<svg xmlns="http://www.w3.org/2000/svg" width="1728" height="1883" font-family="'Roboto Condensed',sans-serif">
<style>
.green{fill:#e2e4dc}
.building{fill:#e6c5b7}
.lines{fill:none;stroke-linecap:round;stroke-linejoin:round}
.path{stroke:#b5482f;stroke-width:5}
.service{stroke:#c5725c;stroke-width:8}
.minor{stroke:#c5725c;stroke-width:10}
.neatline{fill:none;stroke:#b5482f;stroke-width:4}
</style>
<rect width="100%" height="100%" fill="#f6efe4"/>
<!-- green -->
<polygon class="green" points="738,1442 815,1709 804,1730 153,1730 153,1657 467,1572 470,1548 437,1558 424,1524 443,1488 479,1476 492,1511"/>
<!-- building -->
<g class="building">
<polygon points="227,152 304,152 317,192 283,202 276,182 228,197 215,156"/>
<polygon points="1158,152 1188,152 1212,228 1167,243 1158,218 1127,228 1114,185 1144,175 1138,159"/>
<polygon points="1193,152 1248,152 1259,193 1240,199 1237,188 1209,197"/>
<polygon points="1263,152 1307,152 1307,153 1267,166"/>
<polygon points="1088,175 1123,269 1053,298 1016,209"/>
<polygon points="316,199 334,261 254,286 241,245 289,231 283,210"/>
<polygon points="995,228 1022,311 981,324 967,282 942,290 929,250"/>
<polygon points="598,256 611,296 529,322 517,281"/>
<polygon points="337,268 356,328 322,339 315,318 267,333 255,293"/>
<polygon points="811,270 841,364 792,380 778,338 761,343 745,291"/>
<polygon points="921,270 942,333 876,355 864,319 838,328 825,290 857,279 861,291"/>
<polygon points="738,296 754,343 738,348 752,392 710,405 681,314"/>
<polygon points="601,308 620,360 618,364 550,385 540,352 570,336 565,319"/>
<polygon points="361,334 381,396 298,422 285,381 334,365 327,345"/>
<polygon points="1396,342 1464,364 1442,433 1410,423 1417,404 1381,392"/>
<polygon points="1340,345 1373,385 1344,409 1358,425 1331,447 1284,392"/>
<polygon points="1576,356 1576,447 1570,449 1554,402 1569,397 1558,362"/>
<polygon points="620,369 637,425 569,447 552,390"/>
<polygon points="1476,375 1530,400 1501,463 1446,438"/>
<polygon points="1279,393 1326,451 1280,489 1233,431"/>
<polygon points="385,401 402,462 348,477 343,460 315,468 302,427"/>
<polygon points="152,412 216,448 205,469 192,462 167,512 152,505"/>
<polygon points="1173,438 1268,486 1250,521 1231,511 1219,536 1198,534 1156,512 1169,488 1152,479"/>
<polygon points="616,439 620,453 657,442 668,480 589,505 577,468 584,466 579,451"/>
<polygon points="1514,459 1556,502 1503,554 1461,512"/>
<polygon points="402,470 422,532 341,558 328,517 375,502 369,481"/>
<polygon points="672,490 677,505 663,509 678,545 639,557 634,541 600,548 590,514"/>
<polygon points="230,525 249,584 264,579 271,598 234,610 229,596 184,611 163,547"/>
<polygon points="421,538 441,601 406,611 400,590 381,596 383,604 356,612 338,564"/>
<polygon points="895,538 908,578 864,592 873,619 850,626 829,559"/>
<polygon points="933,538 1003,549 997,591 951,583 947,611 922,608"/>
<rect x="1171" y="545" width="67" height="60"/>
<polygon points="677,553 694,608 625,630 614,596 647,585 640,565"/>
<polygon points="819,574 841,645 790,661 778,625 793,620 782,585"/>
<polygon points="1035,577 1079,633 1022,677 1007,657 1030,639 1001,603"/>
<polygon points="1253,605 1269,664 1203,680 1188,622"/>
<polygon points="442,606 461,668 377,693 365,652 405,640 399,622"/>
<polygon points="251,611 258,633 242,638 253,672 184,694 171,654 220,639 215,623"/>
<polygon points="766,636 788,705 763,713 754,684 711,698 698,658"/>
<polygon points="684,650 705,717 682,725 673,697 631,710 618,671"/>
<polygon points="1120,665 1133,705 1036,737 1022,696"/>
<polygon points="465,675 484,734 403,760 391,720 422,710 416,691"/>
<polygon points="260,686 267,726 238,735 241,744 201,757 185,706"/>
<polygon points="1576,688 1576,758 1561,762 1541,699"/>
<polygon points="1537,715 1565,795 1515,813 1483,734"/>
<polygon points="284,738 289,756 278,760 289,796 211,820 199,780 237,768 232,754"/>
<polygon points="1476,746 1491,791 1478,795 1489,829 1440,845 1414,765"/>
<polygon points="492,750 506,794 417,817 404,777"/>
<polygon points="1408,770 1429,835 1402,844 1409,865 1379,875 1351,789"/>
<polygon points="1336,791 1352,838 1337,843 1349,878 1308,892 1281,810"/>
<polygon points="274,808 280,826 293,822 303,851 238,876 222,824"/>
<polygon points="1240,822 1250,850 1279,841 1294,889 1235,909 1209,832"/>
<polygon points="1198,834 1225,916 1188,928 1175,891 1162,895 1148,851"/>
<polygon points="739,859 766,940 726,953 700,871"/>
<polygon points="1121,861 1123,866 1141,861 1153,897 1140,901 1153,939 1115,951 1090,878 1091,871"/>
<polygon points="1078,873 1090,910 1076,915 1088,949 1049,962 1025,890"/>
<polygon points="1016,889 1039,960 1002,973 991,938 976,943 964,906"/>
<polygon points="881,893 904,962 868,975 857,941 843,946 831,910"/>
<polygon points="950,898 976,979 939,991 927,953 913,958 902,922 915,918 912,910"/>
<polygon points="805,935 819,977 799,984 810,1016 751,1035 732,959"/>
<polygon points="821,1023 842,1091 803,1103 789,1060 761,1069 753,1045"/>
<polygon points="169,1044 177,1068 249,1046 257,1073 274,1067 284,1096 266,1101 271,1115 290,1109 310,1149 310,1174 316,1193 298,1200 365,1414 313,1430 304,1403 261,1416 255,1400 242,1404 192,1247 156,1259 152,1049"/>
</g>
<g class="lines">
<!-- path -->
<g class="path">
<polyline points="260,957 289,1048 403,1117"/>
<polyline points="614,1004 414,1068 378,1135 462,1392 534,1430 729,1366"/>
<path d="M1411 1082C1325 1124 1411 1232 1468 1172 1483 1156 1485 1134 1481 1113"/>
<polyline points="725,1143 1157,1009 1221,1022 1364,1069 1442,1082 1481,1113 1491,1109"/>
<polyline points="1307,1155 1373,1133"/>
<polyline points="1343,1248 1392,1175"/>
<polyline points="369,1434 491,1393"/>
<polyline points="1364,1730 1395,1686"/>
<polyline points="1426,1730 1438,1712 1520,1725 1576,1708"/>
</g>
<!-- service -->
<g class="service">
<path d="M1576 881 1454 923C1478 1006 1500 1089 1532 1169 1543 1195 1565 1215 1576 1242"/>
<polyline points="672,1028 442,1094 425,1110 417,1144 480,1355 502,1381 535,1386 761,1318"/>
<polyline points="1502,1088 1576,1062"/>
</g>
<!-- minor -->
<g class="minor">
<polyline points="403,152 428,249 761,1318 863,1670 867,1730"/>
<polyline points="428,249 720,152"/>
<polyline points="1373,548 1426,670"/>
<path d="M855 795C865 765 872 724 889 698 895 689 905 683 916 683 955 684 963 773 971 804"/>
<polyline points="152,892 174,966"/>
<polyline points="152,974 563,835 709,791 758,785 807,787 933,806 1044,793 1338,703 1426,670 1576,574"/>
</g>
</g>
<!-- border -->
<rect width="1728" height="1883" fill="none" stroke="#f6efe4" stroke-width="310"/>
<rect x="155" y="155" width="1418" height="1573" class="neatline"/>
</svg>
################
Required action:
Return all the data above, unaltered and complete.

Output for this task:
<svg xmlns="http://www.w3.org/2000/svg" width="1728" height="1883" font-family="'Roboto Condensed',sans-serif">
<style>
.green{fill:#e2e4dc}
.building{fill:#e6c5b7}
.lines{fill:none;stroke-linecap:round;stroke-linejoin:round}
.path{stroke:#b5482f;stroke-width:5}
.service{stroke:#c5725c;stroke-width:8}
.minor{stroke:#c5725c;stroke-width:10}
.neatline{fill:none;stroke:#b5482f;stroke-width:4}
</style>
<rect width="100%" height="100%" fill="#f6efe4"/>
<!-- green -->
<polygon class="green" points="738,1442 815,1709 804,1730 153,1730 153,1657 467,1572 470,1548 437,1558 424,1524 443,1488 479,1476 492,1511"/>
<!-- building -->
<g class="building">
<polygon points="227,152 304,152 317,192 283,202 276,182 228,197 215,156"/>
<polygon points="1158,152 1188,152 1212,228 1167,243 1158,218 1127,228 1114,185 1144,175 1138,159"/>
<polygon points="1193,152 1248,152 1259,193 1240,199 1237,188 1209,197"/>
<polygon points="1263,152 1307,152 1307,153 1267,166"/>
<polygon points="1088,175 1123,269 1053,298 1016,209"/>
<polygon points="316,199 334,261 254,286 241,245 289,231 283,210"/>
<polygon points="995,228 1022,311 981,324 967,282 942,290 929,250"/>
<polygon points="598,256 611,296 529,322 517,281"/>
<polygon points="337,268 356,328 322,339 315,318 267,333 255,293"/>
<polygon points="811,270 841,364 792,380 778,338 761,343 745,291"/>
<polygon points="921,270 942,333 876,355 864,319 838,328 825,290 857,279 861,291"/>
<polygon points="738,296 754,343 738,348 752,392 710,405 681,314"/>
<polygon points="601,308 620,360 618,364 550,385 540,352 570,336 565,319"/>
<polygon points="361,334 381,396 298,422 285,381 334,365 327,345"/>
<polygon points="1396,342 1464,364 1442,433 1410,423 1417,404 1381,392"/>
<polygon points="1340,345 1373,385 1344,409 1358,425 1331,447 1284,392"/>
<polygon points="1576,356 1576,447 1570,449 1554,402 1569,397 1558,362"/>
<polygon points="620,369 637,425 569,447 552,390"/>
<polygon points="1476,375 1530,400 1501,463 1446,438"/>
<polygon points="1279,393 1326,451 1280,489 1233,431"/>
<polygon points="385,401 402,462 348,477 343,460 315,468 302,427"/>
<polygon points="152,412 216,448 205,469 192,462 167,512 152,505"/>
<polygon points="1173,438 1268,486 1250,521 1231,511 1219,536 1198,534 1156,512 1169,488 1152,479"/>
<polygon points="616,439 620,453 657,442 668,480 589,505 577,468 584,466 579,451"/>
<polygon points="1514,459 1556,502 1503,554 1461,512"/>
<polygon points="402,470 422,532 341,558 328,517 375,502 369,481"/>
<polygon points="672,490 677,505 663,509 678,545 639,557 634,541 600,548 590,514"/>
<polygon points="230,525 249,584 264,579 271,598 234,610 229,596 184,611 163,547"/>
<polygon points="421,538 441,601 406,611 400,590 381,596 383,604 356,612 338,564"/>
<polygon points="895,538 908,578 864,592 873,619 850,626 829,559"/>
<polygon points="933,538 1003,549 997,591 951,583 947,611 922,608"/>
<rect x="1171" y="545" width="67" height="60"/>
<polygon points="677,553 694,608 625,630 614,596 647,585 640,565"/>
<polygon points="819,574 841,645 790,661 778,625 793,620 782,585"/>
<polygon points="1035,577 1079,633 1022,677 1007,657 1030,639 1001,603"/>
<polygon points="1253,605 1269,664 1203,680 1188,622"/>
<polygon points="442,606 461,668 377,693 365,652 405,640 399,622"/>
<polygon points="251,611 258,633 242,638 253,672 184,694 171,654 220,639 215,623"/>
<polygon points="766,636 788,705 763,713 754,684 711,698 698,658"/>
<polygon points="684,650 705,717 682,725 673,697 631,710 618,671"/>
<polygon points="1120,665 1133,705 1036,737 1022,696"/>
<polygon points="465,675 484,734 403,760 391,720 422,710 416,691"/>
<polygon points="260,686 267,726 238,735 241,744 201,757 185,706"/>
<polygon points="1576,688 1576,758 1561,762 1541,699"/>
<polygon points="1537,715 1565,795 1515,813 1483,734"/>
<polygon points="284,738 289,756 278,760 289,796 211,820 199,780 237,768 232,754"/>
<polygon points="1476,746 1491,791 1478,795 1489,829 1440,845 1414,765"/>
<polygon points="492,750 506,794 417,817 404,777"/>
<polygon points="1408,770 1429,835 1402,844 1409,865 1379,875 1351,789"/>
<polygon points="1336,791 1352,838 1337,843 1349,878 1308,892 1281,810"/>
<polygon points="274,808 280,826 293,822 303,851 238,876 222,824"/>
<polygon points="1240,822 1250,850 1279,841 1294,889 1235,909 1209,832"/>
<polygon points="1198,834 1225,916 1188,928 1175,891 1162,895 1148,851"/>
<polygon points="739,859 766,940 726,953 700,871"/>
<polygon points="1121,861 1123,866 1141,861 1153,897 1140,901 1153,939 1115,951 1090,878 1091,871"/>
<polygon points="1078,873 1090,910 1076,915 1088,949 1049,962 1025,890"/>
<polygon points="1016,889 1039,960 1002,973 991,938 976,943 964,906"/>
<polygon points="881,893 904,962 868,975 857,941 843,946 831,910"/>
<polygon points="950,898 976,979 939,991 927,953 913,958 902,922 915,918 912,910"/>
<polygon points="805,935 819,977 799,984 810,1016 751,1035 732,959"/>
<polygon points="821,1023 842,1091 803,1103 789,1060 761,1069 753,1045"/>
<polygon points="169,1044 177,1068 249,1046 257,1073 274,1067 284,1096 266,1101 271,1115 290,1109 310,1149 310,1174 316,1193 298,1200 365,1414 313,1430 304,1403 261,1416 255,1400 242,1404 192,1247 156,1259 152,1049"/>
</g>
<g class="lines">
<!-- path -->
<g class="path">
<polyline points="260,957 289,1048 403,1117"/>
<polyline points="614,1004 414,1068 378,1135 462,1392 534,1430 729,1366"/>
<path d="M1411 1082C1325 1124 1411 1232 1468 1172 1483 1156 1485 1134 1481 1113"/>
<polyline points="725,1143 1157,1009 1221,1022 1364,1069 1442,1082 1481,1113 1491,1109"/>
<polyline points="1307,1155 1373,1133"/>
<polyline points="1343,1248 1392,1175"/>
<polyline points="369,1434 491,1393"/>
<polyline points="1364,1730 1395,1686"/>
<polyline points="1426,1730 1438,1712 1520,1725 1576,1708"/>
</g>
<!-- service -->
<g class="service">
<path d="M1576 881 1454 923C1478 1006 1500 1089 1532 1169 1543 1195 1565 1215 1576 1242"/>
<polyline points="672,1028 442,1094 425,1110 417,1144 480,1355 502,1381 535,1386 761,1318"/>
<polyline points="1502,1088 1576,1062"/>
</g>
<!-- minor -->
<g class="minor">
<polyline points="403,152 428,249 761,1318 863,1670 867,1730"/>
<polyline points="428,249 720,152"/>
<polyline points="1373,548 1426,670"/>
<path d="M855 795C865 765 872 724 889 698 895 689 905 683 916 683 955 684 963 773 971 804"/>
<polyline points="152,892 174,966"/>
<polyline points="152,974 563,835 709,791 758,785 807,787 933,806 1044,793 1338,703 1426,670 1576,574"/>
</g>
</g>
<!-- border -->
<rect width="1728" height="1883" fill="none" stroke="#f6efe4" stroke-width="310"/>
<rect x="155" y="155" width="1418" height="1573" class="neatline"/>
</svg>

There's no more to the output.